La promesa que hizo en privado
Ocho meses después de casarnos, Garrett empezó a organizar papeles en su despacho.
Se reunió dos veces con su abogado, Samuel Price. Cuando le pregunté si pasaba algo, dijo que estaba actualizando documentos antiguos del negocio.
"No tienes que preocuparte por el dinero", me dijo.
"No me preocupa el dinero."
"Lo sé. Por eso me preocupo por ti."
Le recordé que tenía una pensión, ahorros y mi chalet, que mi hija pequeña alquilaba.
Garrett tomó mi mano.
"Eleanor, has pasado toda tu vida apañándote. Eso no significa que la gente pueda obligarte a prescindir de ella."
Una semana después, mientras estábamos sentados en el porche trasero durante una tormenta, dijo: "Si me pasa algo, recuerda que sabía exactamente quién eras."
"¿Qué clase de cosa es esa para decir?"
"De esas que dice un viejo cuando quiere que la mujer que ama le crea."
Tres días después, Garrett se desplomó en casa.
Por la tarde, el chico que me había acompañado bajo la lluvia ya no estaba.

El día que me quitaron las llaves
El funeral transcurrió en un torbellino de flores, himnos y gente diciéndome que Garrett había vivido una vida plena.
Eso no hacía que la despedida fuera menos vacía.
Cuando volvimos a casa, me senté al borde de la cama y sostení el jersey que Garrett había dejado sobre una silla.
Alicia apareció en la puerta.
"Tienes que hacer la maleta."
Pensé que lo había entendido mal.
"¿Hacer la maleta para dónde?"
"En cualquier sitio. Esta casa pertenece a nuestra familia."
"Soy su familia."
"Fuiste su esposa durante ocho meses."
Brent entró llevando mi vieja maleta marrón. Me lo puso a los pies.
"Hasta que la herencia esté resuelta, aseguramos la propiedad de papá", dijo.

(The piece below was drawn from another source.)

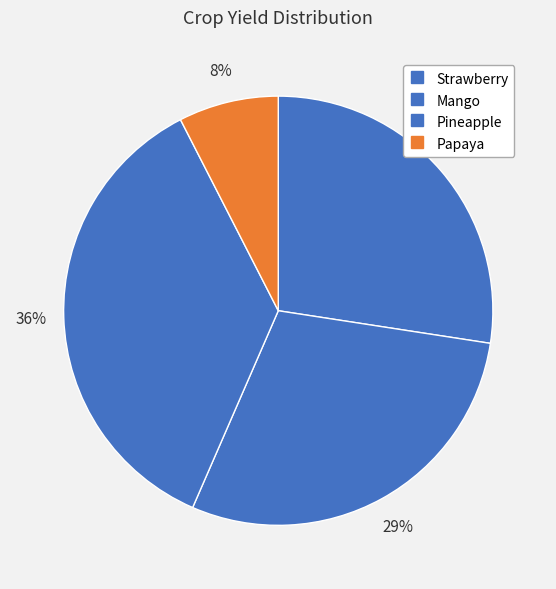

How many slices are in this pie chart?

4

"No puedes esperar que me vaya hoy."
Alicia cruzó los brazos. "Ya has avergonzado la memoria de nuestra madre demasiado tiempo."
Miré las fotografías del pasillo: Margaret sosteniendo a la recién nacida Alicia, Garrett enseñando a Brent a pescar, mañanas de Navidad y graduaciones. Nunca quise borrar ninguno de ellos.
"Amaba a tu padre", dije. "Y yo respetaba a tu madre."
Alicia apartó la mirada.
Llevé dos vestidos, un jersey, mi cepillo de dientes y el reloj de bolsillo de Thomas. Me miraron como si pudiera robar la plata.
Al bajar, vi nuestra foto de boda en la consola. Garrett se reía con ella. Le miraba como si setenta y dos fueran el comienzo de todo.
"Por favor", susurré. "Al menos déjame hacerle una foto."
Alicia se interpuso entre yo y el marco.
"No. Nada en esta casa te pertenece."
Brent extendió la mano para que me pidieran las llaves.
Se los di y salí con el vestido negro que llevaba para enterrar a mi marido.